| Problem requirements |
Read through the lines below and copy the ones holding the string "expression".

| Exercise materials |

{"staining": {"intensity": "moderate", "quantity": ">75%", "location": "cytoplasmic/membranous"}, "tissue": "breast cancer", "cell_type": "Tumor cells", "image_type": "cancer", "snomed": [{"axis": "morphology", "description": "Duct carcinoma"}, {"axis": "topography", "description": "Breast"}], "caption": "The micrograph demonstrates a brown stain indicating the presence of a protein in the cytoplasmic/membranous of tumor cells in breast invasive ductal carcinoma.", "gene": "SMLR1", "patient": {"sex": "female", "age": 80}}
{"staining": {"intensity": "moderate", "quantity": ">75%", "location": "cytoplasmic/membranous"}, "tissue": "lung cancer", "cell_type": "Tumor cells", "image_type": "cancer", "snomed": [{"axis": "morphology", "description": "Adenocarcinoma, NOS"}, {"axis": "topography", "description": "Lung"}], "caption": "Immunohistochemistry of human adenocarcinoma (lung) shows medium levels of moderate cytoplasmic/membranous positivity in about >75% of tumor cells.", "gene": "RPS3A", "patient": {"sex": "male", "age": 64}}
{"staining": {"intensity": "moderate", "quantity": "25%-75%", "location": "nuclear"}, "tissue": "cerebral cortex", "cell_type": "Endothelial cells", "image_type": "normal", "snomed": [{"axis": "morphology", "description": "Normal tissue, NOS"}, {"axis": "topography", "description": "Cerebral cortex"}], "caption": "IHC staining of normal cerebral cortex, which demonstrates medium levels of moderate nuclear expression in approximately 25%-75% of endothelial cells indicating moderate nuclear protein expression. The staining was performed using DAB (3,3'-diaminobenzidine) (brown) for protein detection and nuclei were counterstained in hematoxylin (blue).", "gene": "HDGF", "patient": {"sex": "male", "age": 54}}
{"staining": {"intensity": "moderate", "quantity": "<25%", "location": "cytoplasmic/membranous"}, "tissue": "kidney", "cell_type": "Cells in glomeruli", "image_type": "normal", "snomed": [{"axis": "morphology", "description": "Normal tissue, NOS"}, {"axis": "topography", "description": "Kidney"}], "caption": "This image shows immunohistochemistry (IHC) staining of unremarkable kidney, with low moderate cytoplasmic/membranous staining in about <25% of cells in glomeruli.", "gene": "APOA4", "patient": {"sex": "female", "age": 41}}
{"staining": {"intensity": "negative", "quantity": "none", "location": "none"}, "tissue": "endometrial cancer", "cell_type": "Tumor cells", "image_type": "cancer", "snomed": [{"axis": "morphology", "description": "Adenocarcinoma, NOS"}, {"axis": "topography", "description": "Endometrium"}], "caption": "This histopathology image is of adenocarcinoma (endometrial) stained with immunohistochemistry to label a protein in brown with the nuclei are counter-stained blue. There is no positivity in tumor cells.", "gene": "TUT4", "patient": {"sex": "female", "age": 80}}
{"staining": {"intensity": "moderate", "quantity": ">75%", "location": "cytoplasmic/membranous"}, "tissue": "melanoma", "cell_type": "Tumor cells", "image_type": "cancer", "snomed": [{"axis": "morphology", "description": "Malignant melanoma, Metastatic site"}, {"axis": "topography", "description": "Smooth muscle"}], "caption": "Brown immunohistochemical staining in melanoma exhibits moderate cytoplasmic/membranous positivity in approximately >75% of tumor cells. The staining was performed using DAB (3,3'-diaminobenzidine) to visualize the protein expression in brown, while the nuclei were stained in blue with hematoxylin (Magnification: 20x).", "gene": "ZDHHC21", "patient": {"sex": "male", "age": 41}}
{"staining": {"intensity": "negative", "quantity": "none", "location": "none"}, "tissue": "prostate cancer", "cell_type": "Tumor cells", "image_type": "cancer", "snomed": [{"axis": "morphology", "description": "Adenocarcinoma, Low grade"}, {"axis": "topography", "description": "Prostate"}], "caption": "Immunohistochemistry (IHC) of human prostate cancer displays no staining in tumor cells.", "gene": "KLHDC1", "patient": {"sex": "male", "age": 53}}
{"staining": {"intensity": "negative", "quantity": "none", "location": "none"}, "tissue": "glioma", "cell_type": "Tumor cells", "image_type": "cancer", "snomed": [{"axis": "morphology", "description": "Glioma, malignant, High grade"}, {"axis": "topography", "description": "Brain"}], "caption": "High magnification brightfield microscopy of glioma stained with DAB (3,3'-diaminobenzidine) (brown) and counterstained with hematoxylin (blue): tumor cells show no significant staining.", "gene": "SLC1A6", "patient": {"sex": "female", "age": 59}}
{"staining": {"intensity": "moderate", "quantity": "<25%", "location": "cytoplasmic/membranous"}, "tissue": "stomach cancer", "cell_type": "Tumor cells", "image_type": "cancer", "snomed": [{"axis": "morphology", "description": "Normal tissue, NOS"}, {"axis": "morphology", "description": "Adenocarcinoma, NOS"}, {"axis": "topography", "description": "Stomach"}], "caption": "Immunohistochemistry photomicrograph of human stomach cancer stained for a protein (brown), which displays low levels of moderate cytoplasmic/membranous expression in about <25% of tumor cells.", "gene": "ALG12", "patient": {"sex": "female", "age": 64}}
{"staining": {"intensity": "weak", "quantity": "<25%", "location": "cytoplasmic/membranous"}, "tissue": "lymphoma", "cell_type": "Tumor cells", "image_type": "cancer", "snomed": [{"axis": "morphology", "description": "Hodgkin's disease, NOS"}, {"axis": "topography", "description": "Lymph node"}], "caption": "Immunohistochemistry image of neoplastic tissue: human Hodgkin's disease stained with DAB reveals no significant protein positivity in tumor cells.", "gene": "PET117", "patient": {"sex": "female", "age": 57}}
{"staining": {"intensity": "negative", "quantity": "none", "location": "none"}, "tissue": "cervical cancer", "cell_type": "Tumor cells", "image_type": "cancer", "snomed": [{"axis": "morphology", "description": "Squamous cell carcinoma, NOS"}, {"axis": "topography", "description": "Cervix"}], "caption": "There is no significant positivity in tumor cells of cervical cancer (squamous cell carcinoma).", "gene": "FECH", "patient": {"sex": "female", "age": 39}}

| Written answer |
{"staining": {"intensity": "moderate", "quantity": "25%-75%", "location": "nuclear"}, "tissue": "cerebral cortex", "cell_type": "Endothelial cells", "image_type": "normal", "snomed": [{"axis": "morphology", "description": "Normal tissue, NOS"}, {"axis": "topography", "description": "Cerebral cortex"}], "caption": "IHC staining of normal cerebral cortex, which demonstrates medium levels of moderate nuclear expression in approximately 25%-75% of endothelial cells indicating moderate nuclear protein expression. The staining was performed using DAB (3,3'-diaminobenzidine) (brown) for protein detection and nuclei were counterstained in hematoxylin (blue).", "gene": "HDGF", "patient": {"sex": "male", "age": 54}}
{"staining": {"intensity": "moderate", "quantity": ">75%", "location": "cytoplasmic/membranous"}, "tissue": "melanoma", "cell_type": "Tumor cells", "image_type": "cancer", "snomed": [{"axis": "morphology", "description": "Malignant melanoma, Metastatic site"}, {"axis": "topography", "description": "Smooth muscle"}], "caption": "Brown immunohistochemical staining in melanoma exhibits moderate cytoplasmic/membranous positivity in approximately >75% of tumor cells. The staining was performed using DAB (3,3'-diaminobenzidine) to visualize the protein expression in brown, while the nuclei were stained in blue with hematoxylin (Magnification: 20x).", "gene": "ZDHHC21", "patient": {"sex": "male", "age": 41}}
{"staining": {"intensity": "moderate", "quantity": "<25%", "location": "cytoplasmic/membranous"}, "tissue": "stomach cancer", "cell_type": "Tumor cells", "image_type": "cancer", "snomed": [{"axis": "morphology", "description": "Normal tissue, NOS"}, {"axis": "morphology", "description": "Adenocarcinoma, NOS"}, {"axis": "topography", "description": "Stomach"}], "caption": "Immunohistochemistry photomicrograph of human stomach cancer stained for a protein (brown), which displays low levels of moderate cytoplasmic/membranous expression in about <25% of tumor cells.", "gene": "ALG12", "patient": {"sex": "female", "age": 64}}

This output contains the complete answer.